§ Instructions:
[A] In the book review of *In Amma's Healing Room*, translate this sentence into Spanish: "In chapter one, Flueckiger describes Amma's healing room, her patients, and her prescriptions."
[B] Write out the passage of the book review of *In Amma's Healing Room* from "Flueckiger[1] is a" up to and including "among her patients.".

§ Reading passage:
* * * * * * * * *

Joyce
Burkhalter Flueckiger, In Amma's Healing Room:
Gender and Vernacular Islam in South India, Bloomington, IN, Indiana
University Press: 2006. Pp. xix + 294. *
As
I read this book I thought, 'I wish someone would do a study like this of my
community' for Joyce Flueckiger's study of a Muslim
woman healer in a poor district of Hyderabad, India, who heals men and women,
Muslim and Hindu alike is loving, sensitive, remarkably observant, patient, and
consistently attentive to gender issues at the intersection of two patriarchal
cultures.
Flueckiger[1] is a specialist in performance
studies and, so, she diligently tells the reader what she saw and heard,
systematically avoiding the theological and philosophical categories to which
those trained in texts are accustomed. As a result, the reader had a wonderful
picture of Amma, of those who come to her for healing, of the prescriptions she
gives, as well as of Abba (her husband), of celebrations that are his domain,
and of the very subtle negotiation by which Amma asserts her presence amidst
the authority of Abba while he garners his followers among her patients.
In
chapter one, Flueckiger describes Amma's healing
room, her patients, and her prescriptions. One can almost see the bright green
flagpole, the horse carrying an open human hand, the colorful posters, the
plethora of photographs, and the green and orange Sufi flags -- images common
to vernacular Islam in India. One can
almost visualize the people, hear the noise, and watch them look at Amma as she
tells stories and writes prescriptions.
Chapters
two and three describe the healing system. This is not a western, sterile
clinic; it is a semi-public space in which patients share their troubles,
listening and talking. It is a space where infertility, stomach cramps, unfaithful
husbands, misbehaving children, failing businesses, problems with neighbors,
and lost goods are diagnosed. The causes of these illnesses include the evil
eye, sometimes caused purposely and sometimes inadvertently; spells cast by the
shaitan (evil spirits) or other human beings;
and possession, mental illness, and restlessness. The diagnostic technique
consists, first, of listening carefully but also of assign numerical values to
the letters of the name of the ill person and, then, doing a very complicated
numerological analysis (abjad), together with complex dream
interpretation. The cures consist of amulets -- words written in Arabic -- on
leaves to be burned and whose smoke is inhaled, or on leaves which are washed
with water and the water is drunk, or on bread which is eaten; of fruits or
vegetables to be cut and squeezed or eaten; of animals to be whirled about the
ill person; of verses to be recited; and, of course, of herbs. Often patients
are given many amulets and, as a result, the prescriptions are very, very
detailed, almost impossible for the reader -- and the patient and his or her family ! -- to follow. Sometimes, laying on of hands and
prayer is used; sometimes, exorcism is needed. Always, there is the telling of
the narrative and the comparing it with other similar stories. Always, the
patients come to get Amma's barkat, to be in
the presence of her blessing.

* * * * * * * * *

§ Record excerpts:

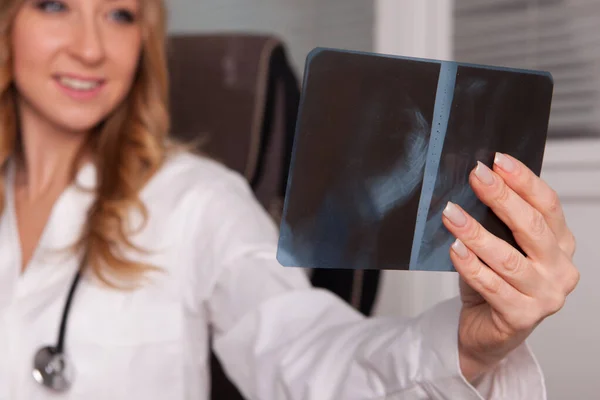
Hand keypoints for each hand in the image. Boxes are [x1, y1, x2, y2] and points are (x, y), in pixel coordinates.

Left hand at [441, 152, 578, 382]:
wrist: (485, 331)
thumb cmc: (492, 284)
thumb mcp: (498, 246)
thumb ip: (494, 222)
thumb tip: (473, 182)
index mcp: (560, 244)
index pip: (547, 205)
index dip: (523, 180)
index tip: (497, 160)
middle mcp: (560, 270)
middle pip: (531, 227)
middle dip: (500, 198)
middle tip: (474, 176)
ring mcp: (546, 297)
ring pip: (508, 258)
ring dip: (476, 233)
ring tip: (452, 214)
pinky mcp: (523, 318)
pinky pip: (492, 286)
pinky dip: (471, 266)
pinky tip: (454, 249)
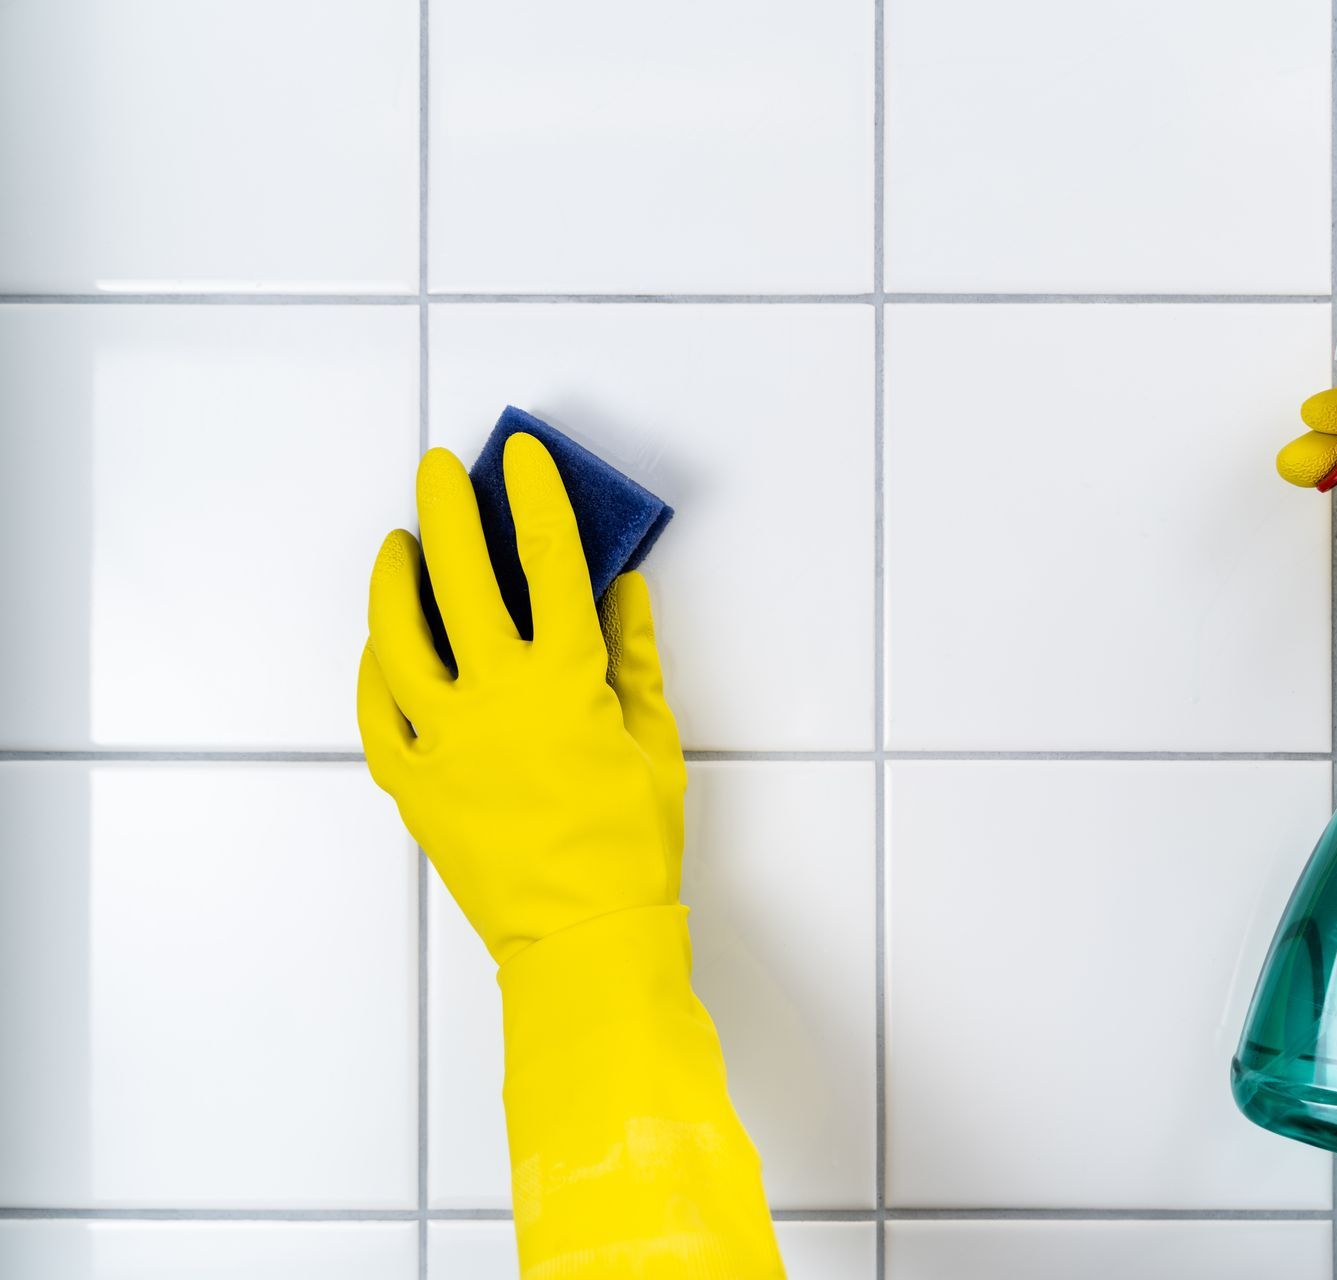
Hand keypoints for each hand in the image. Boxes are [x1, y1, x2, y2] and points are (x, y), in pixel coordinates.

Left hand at [356, 434, 685, 964]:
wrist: (584, 935)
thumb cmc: (630, 847)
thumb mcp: (655, 741)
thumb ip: (636, 658)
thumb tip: (626, 593)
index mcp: (567, 682)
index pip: (550, 561)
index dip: (537, 498)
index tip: (523, 459)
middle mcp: (497, 698)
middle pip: (462, 577)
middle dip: (449, 509)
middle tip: (440, 471)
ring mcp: (445, 739)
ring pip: (398, 635)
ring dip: (394, 578)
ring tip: (398, 544)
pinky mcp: (413, 781)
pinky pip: (376, 709)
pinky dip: (374, 668)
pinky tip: (380, 645)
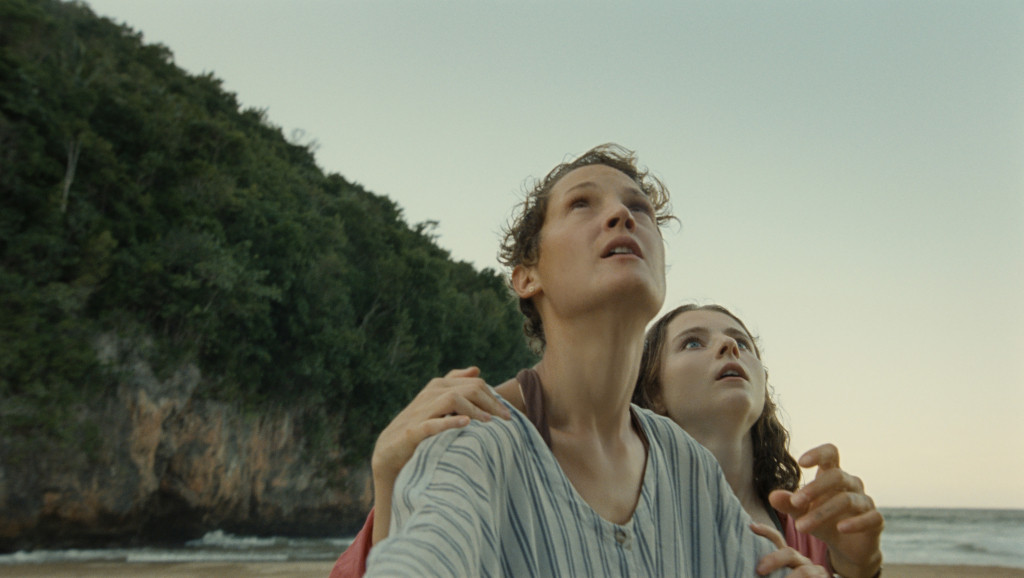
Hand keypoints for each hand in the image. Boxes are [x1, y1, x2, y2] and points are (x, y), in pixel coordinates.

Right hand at [371, 367, 509, 543]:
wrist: (390, 453)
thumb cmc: (419, 428)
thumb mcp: (437, 405)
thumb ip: (455, 385)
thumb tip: (476, 369)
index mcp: (437, 387)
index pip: (472, 384)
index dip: (492, 396)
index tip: (508, 412)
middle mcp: (429, 395)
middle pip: (466, 389)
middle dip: (490, 402)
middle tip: (507, 418)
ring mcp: (420, 412)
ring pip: (451, 399)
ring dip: (473, 409)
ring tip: (489, 421)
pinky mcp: (412, 432)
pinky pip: (431, 424)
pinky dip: (449, 422)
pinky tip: (466, 424)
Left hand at [751, 522, 828, 576]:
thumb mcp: (779, 574)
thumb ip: (767, 570)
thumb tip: (754, 569)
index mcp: (789, 559)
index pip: (777, 540)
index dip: (765, 531)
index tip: (751, 526)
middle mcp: (802, 562)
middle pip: (789, 553)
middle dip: (774, 559)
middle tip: (759, 571)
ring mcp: (816, 572)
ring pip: (804, 571)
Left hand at [769, 443, 883, 577]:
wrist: (847, 547)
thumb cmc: (823, 522)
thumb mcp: (802, 513)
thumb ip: (789, 504)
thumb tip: (773, 496)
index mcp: (833, 475)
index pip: (830, 453)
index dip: (818, 454)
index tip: (801, 463)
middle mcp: (851, 484)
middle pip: (837, 476)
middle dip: (814, 488)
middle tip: (795, 502)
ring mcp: (865, 501)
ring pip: (847, 500)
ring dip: (823, 512)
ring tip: (801, 526)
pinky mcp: (876, 521)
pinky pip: (871, 517)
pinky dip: (855, 523)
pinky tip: (840, 529)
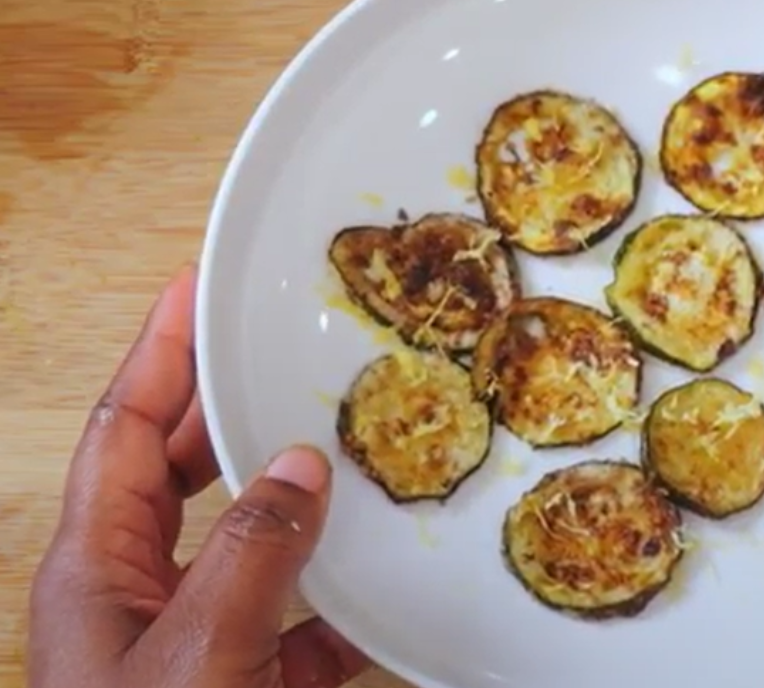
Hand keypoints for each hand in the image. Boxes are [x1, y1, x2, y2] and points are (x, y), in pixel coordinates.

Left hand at [27, 266, 369, 687]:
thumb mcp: (199, 651)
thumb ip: (252, 555)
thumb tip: (302, 466)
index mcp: (98, 569)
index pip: (124, 429)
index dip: (158, 353)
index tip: (192, 288)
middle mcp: (135, 595)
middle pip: (177, 473)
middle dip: (224, 411)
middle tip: (273, 356)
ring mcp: (186, 642)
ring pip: (241, 545)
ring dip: (293, 507)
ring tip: (342, 456)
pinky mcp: (237, 683)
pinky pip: (291, 624)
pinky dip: (336, 607)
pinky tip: (379, 599)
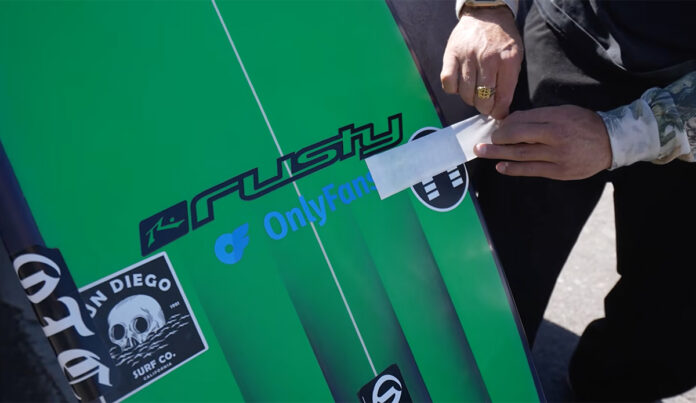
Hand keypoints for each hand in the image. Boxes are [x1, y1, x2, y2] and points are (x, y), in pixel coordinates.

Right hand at [440, 6, 522, 118]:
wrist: (486, 14)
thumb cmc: (502, 39)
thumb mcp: (515, 57)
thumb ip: (510, 82)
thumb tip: (501, 110)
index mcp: (507, 60)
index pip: (503, 97)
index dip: (500, 111)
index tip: (498, 114)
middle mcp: (487, 59)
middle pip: (483, 99)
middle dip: (485, 107)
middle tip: (486, 104)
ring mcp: (467, 56)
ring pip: (465, 94)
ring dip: (470, 98)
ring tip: (474, 92)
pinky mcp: (451, 54)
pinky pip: (448, 83)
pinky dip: (453, 88)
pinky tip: (460, 84)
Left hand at [473, 105, 612, 179]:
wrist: (611, 142)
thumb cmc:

* * * * * * * * *

§ Completed exercise:
[A] En el capítulo uno, Flueckiger describe la sala de curación de Amma, a sus pacientes y sus recetas.

[B]
Flueckiger[1] is a specialist in performance
studies and, so, she diligently tells the reader what she saw and heard,
systematically avoiding the theological and philosophical categories to which
those trained in texts are accustomed. As a result, the reader had a wonderful
picture of Amma, of those who come to her for healing, of the prescriptions she
gives, as well as of Abba (her husband), of celebrations that are his domain,
and of the very subtle negotiation by which Amma asserts her presence amidst
the authority of Abba while he garners his followers among her patients.